Ich schlage ganz gerne auch mal eine Alternativlösung vor. Und auch hier lese ich heraus, dass es dir in erster Linie um die höchste Zahl zu einem Namen geht. Excel besitzt ein Feature, welches sich Pivot-Tabelle nennt, du kannst es gerne versuchen.
1. Kopiere deine Tabelle wie gehabt.
2. lasse die Tabelle nun unverändert, d.h. verschiebe nicht Spalte C vor B usw. Setze einfach nur deinen Cursor innerhalb der Tabelle.
3. Klicke im Reiter "Einfügen" auf "Pivot-Tabelle" und platziere Sie an eine gewünschte Stelle. Setze als Quelle aber die gesamte Spalte und nicht nur den automatisch ausgewählten Bereich.
4. Es erscheint nun eine Feldliste. Ziehe den Namen der Spalte A (Namen) in den Bereich Spaltenbeschriftung und den Namen von Spalte C (Werte) in den Bereich Werte.
5. Ändere nun in der Pivot-Tabelle per "Wertfeldeinstellungen..." die Funktion von Summe nach Maximum.
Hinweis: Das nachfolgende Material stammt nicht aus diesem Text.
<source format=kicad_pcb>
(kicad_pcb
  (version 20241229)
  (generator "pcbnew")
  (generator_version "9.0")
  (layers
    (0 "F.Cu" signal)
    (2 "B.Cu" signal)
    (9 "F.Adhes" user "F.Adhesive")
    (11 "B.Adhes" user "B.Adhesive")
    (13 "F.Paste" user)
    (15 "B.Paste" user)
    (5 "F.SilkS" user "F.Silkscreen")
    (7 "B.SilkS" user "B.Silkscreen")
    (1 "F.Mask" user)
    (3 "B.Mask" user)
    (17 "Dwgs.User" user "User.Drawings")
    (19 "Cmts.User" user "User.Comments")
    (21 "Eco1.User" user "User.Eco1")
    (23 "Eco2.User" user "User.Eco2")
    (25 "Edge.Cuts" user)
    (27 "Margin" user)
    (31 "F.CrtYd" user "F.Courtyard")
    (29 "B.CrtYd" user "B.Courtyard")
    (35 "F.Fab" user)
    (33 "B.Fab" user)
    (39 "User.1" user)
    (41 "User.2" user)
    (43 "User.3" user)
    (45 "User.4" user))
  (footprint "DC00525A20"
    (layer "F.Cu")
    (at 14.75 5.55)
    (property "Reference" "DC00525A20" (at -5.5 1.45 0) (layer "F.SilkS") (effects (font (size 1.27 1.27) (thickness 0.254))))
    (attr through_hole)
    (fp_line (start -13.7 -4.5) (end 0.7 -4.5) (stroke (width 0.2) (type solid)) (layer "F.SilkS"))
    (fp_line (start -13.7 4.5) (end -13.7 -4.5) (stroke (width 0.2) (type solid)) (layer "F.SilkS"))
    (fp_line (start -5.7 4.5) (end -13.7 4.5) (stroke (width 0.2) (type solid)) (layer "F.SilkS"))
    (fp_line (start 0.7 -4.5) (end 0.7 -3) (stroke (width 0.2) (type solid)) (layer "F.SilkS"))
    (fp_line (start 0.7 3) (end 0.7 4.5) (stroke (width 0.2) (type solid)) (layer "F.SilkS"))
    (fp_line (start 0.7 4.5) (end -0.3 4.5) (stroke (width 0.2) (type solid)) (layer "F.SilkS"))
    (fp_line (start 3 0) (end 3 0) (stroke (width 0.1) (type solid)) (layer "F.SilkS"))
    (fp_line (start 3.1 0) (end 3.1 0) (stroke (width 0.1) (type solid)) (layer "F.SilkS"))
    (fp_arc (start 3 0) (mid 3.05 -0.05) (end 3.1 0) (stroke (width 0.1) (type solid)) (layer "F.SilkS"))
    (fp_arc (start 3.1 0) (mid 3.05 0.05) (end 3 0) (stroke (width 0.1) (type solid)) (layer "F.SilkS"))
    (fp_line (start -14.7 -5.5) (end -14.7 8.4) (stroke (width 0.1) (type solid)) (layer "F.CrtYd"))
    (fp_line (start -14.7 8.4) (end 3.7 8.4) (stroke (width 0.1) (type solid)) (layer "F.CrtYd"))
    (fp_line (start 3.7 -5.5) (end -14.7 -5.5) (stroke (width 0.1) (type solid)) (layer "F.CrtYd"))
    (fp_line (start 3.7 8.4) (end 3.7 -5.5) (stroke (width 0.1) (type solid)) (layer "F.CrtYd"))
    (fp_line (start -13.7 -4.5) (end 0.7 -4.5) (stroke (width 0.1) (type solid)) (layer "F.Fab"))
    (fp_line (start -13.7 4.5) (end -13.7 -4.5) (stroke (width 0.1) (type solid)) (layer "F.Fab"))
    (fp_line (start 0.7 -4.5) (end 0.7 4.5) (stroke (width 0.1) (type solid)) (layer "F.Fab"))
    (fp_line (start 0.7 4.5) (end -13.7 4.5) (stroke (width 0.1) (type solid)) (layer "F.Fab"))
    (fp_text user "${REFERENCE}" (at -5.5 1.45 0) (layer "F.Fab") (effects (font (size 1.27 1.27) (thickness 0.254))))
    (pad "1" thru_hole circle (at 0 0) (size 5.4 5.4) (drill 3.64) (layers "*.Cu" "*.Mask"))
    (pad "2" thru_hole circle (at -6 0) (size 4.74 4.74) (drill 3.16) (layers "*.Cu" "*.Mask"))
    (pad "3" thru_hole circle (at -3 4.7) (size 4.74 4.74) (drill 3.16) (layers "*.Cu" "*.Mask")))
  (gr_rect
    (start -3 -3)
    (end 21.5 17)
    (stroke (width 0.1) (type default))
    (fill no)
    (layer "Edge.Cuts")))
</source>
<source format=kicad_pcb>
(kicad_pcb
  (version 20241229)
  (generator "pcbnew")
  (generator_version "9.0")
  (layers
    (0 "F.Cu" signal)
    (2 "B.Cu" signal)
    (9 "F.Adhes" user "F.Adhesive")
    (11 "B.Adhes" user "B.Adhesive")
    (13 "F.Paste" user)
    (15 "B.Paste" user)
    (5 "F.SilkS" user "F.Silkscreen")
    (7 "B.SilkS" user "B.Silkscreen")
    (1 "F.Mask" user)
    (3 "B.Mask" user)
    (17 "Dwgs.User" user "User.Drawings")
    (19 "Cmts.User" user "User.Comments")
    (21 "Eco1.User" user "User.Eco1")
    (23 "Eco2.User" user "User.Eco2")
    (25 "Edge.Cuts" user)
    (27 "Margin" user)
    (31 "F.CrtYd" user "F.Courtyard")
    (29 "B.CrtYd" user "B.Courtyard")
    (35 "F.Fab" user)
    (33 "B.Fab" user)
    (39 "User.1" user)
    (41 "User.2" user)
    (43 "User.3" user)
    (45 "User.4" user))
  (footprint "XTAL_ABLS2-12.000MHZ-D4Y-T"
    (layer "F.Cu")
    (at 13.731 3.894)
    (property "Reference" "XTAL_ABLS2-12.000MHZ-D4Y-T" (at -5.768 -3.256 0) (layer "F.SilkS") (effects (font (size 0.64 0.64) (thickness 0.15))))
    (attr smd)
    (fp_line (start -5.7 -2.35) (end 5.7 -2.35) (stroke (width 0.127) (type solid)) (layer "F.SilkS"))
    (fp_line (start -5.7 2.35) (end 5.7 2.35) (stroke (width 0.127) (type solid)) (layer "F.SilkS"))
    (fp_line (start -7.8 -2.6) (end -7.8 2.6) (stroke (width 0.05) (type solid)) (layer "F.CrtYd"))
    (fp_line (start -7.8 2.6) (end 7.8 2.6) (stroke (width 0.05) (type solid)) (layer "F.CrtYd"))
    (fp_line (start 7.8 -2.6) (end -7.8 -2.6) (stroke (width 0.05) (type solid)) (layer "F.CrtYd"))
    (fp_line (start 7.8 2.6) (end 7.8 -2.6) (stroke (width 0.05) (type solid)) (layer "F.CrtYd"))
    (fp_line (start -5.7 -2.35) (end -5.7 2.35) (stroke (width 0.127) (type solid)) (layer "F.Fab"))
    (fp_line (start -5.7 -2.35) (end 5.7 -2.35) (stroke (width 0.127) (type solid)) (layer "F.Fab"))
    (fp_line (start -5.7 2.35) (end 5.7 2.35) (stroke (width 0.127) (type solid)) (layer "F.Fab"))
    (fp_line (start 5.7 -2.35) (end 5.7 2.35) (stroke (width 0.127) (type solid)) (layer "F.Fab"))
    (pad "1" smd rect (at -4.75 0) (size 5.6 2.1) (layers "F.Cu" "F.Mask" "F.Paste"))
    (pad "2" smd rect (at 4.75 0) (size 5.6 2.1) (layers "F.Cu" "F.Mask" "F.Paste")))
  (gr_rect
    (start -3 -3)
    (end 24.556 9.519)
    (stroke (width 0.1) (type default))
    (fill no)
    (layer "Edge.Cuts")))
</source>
Diese Vorgehensweise hat speziell einen Vorteil, du lässt die Originaldaten unverändert. Dies lässt zu, dass sich Originaldaten verändern können. So hast du z.B. die Möglichkeit externe Quellen zu verwenden oder nur die Spalten A-C neu in die Tabelle zu kopieren. Du musst lediglich ggf. die Pivot-Tabelle aktualisieren und diese nicht jedes mal neu erstellen.

Ganz nebenbei, ist die Tastenkombination Strg+F nicht ein wenig "gewagt"? Immerhin wird damit in Excel die Suchmaske geöffnet.


----------



## Hallo43334 (10. Januar 2014)

Ja Danke für die Antwort. Ich komme mit dieser neuen Tabelle noch nicht ganz so klar, aber habe mir paar Sachen schonmal angeschaut. Ich wollte eine Datenbank für ein Online spielen machen und da habe ich schon, ein paar sehr intressante Funktion gesehn die das sehr vereinfachen. Kann man eigentlich von Excel aus auch Daten wieder in ein Textfeld einfügen ?


----------



## HonniCilest (10. Januar 2014)

Die letzte Frage verstehe ich nicht wirklich, was für ein Textfeld meinst du?

Pivot-Tabellen können erst sehr verwirrend sein, das stimmt, wenn man aber erstmal durchgestiegen ist können Sie einem das Leben extrem erleichtern.


----------



## Hallo43334 (10. Januar 2014)

Also habe so ein Formula im Internet ( Das eine Fremde Seite wo ich kein Zugriff drauf habe), das ich ebend mit den Werten aus meiner Excel Datei füttere. Das mache ich ich zur Zeit mit der Hand gibt es da eine möglichkeit die Automatisch in diese "Textfelder" einzutragen?


----------